TASK DIRECTIONS » Although the entries hold pictures, only their words are printed back, exactly as given.

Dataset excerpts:
..............................

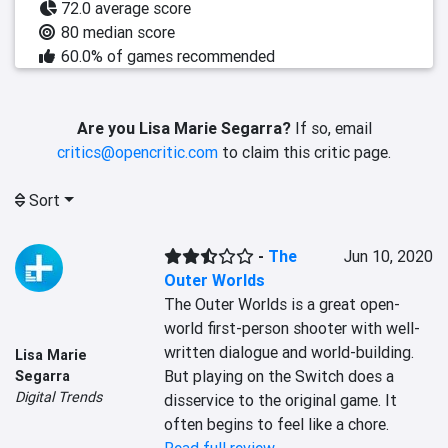
72.0 average score
80 median score
60.0% of games recommended
Are you Lisa Marie Segarra?
If so, email
critics@opencritic.com
to claim this critic page.
Sort
-
The
Jun 10, 2020
Outer Worlds
The Outer Worlds is a great open-
world first-person shooter with well-
written dialogue and world-building. 
Lisa Marie
But playing on the Switch does a 
Segarra
Digital Trends
disservice to the original game. It 
often begins to feel like a chore.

..............................

WRITTEN SOLUTION »
72.0 average score
80 median score
60.0% of games recommended
Are you Lisa Marie Segarra?
If so, email
critics@opencritic.com
to claim this critic page.
Sort
-
The
Jun 10, 2020
Outer Worlds
The Outer Worlds is a great open-
world first-person shooter with well-
written dialogue and world-building. 
Lisa Marie
But playing on the Switch does a 
Segarra
Digital Trends
disservice to the original game. It 
often begins to feel like a chore.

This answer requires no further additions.